Source data:
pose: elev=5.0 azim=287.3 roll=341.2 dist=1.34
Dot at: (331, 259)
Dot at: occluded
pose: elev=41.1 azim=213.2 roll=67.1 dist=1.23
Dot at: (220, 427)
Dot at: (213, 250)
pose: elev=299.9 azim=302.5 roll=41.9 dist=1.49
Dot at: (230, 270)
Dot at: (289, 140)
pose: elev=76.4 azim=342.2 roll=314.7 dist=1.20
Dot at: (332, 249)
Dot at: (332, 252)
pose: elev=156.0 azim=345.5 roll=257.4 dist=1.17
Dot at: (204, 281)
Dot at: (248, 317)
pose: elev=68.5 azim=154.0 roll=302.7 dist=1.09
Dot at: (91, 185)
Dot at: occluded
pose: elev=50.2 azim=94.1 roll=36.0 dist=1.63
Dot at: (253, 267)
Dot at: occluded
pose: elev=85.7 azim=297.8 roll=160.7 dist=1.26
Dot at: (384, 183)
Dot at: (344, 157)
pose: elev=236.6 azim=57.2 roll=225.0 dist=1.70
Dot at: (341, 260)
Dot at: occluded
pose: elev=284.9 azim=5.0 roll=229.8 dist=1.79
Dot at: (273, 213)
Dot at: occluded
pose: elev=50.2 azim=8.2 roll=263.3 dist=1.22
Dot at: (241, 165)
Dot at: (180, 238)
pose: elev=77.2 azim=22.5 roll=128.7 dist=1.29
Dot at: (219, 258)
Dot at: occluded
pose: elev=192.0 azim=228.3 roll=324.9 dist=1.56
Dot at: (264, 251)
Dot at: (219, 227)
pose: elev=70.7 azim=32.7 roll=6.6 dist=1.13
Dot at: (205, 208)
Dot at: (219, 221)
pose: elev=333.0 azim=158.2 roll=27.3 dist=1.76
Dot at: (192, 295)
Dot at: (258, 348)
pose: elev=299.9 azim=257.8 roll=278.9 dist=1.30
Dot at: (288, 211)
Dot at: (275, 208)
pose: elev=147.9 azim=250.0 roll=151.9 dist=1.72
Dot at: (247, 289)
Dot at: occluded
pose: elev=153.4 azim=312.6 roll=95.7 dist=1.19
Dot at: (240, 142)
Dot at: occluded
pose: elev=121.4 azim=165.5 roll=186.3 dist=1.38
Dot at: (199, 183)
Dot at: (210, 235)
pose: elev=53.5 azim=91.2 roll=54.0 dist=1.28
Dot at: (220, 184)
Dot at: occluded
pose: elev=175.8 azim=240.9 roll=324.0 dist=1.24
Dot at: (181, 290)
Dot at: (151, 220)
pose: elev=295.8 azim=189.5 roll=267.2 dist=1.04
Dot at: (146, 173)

Task requirements >> Copy all of the items above verbatim, keeping every line unchanged.

Correct response >>
pose: elev=5.0 azim=287.3 roll=341.2 dist=1.34
Dot at: (331, 259)
Dot at: occluded
pose: elev=41.1 azim=213.2 roll=67.1 dist=1.23
Dot at: (220, 427)
Dot at: (213, 250)
pose: elev=299.9 azim=302.5 roll=41.9 dist=1.49
Dot at: (230, 270)
Dot at: (289, 140)
pose: elev=76.4 azim=342.2 roll=314.7 dist=1.20
Dot at: (332, 249)
Dot at: (332, 252)
pose: elev=156.0 azim=345.5 roll=257.4 dist=1.17
Dot at: (204, 281)
Dot at: (248, 317)
pose: elev=68.5 azim=154.0 roll=302.7 dist=1.09
Dot at: (91, 185)
Dot at: occluded
pose: elev=50.2 azim=94.1 roll=36.0 dist=1.63
Dot at: (253, 267)
Dot at: occluded
pose: elev=85.7 azim=297.8 roll=160.7 dist=1.26
Dot at: (384, 183)
Dot at: (344, 157)
pose: elev=236.6 azim=57.2 roll=225.0 dist=1.70
Dot at: (341, 260)
Dot at: occluded
pose: elev=284.9 azim=5.0 roll=229.8 dist=1.79
Dot at: (273, 213)
Dot at: occluded
pose: elev=50.2 azim=8.2 roll=263.3 dist=1.22
Dot at: (241, 165)
Dot at: (180, 238)
pose: elev=77.2 azim=22.5 roll=128.7 dist=1.29
Dot at: (219, 258)
Dot at: occluded
pose: elev=192.0 azim=228.3 roll=324.9 dist=1.56
Dot at: (264, 251)
Dot at: (219, 227)
pose: elev=70.7 azim=32.7 roll=6.6 dist=1.13
Dot at: (205, 208)
Dot at: (219, 221)
pose: elev=333.0 azim=158.2 roll=27.3 dist=1.76
Dot at: (192, 295)
Dot at: (258, 348)
pose: elev=299.9 azim=257.8 roll=278.9 dist=1.30
Dot at: (288, 211)
Dot at: (275, 208)
pose: elev=147.9 azim=250.0 roll=151.9 dist=1.72
Dot at: (247, 289)
Dot at: occluded
pose: elev=153.4 azim=312.6 roll=95.7 dist=1.19
Dot at: (240, 142)
Dot at: occluded
pose: elev=121.4 azim=165.5 roll=186.3 dist=1.38
Dot at: (199, 183)
Dot at: (210, 235)
pose: elev=53.5 azim=91.2 roll=54.0 dist=1.28
Dot at: (220, 184)
Dot at: occluded
pose: elev=175.8 azim=240.9 roll=324.0 dist=1.24
Dot at: (181, 290)
Dot at: (151, 220)
pose: elev=295.8 azim=189.5 roll=267.2 dist=1.04
Dot at: (146, 173)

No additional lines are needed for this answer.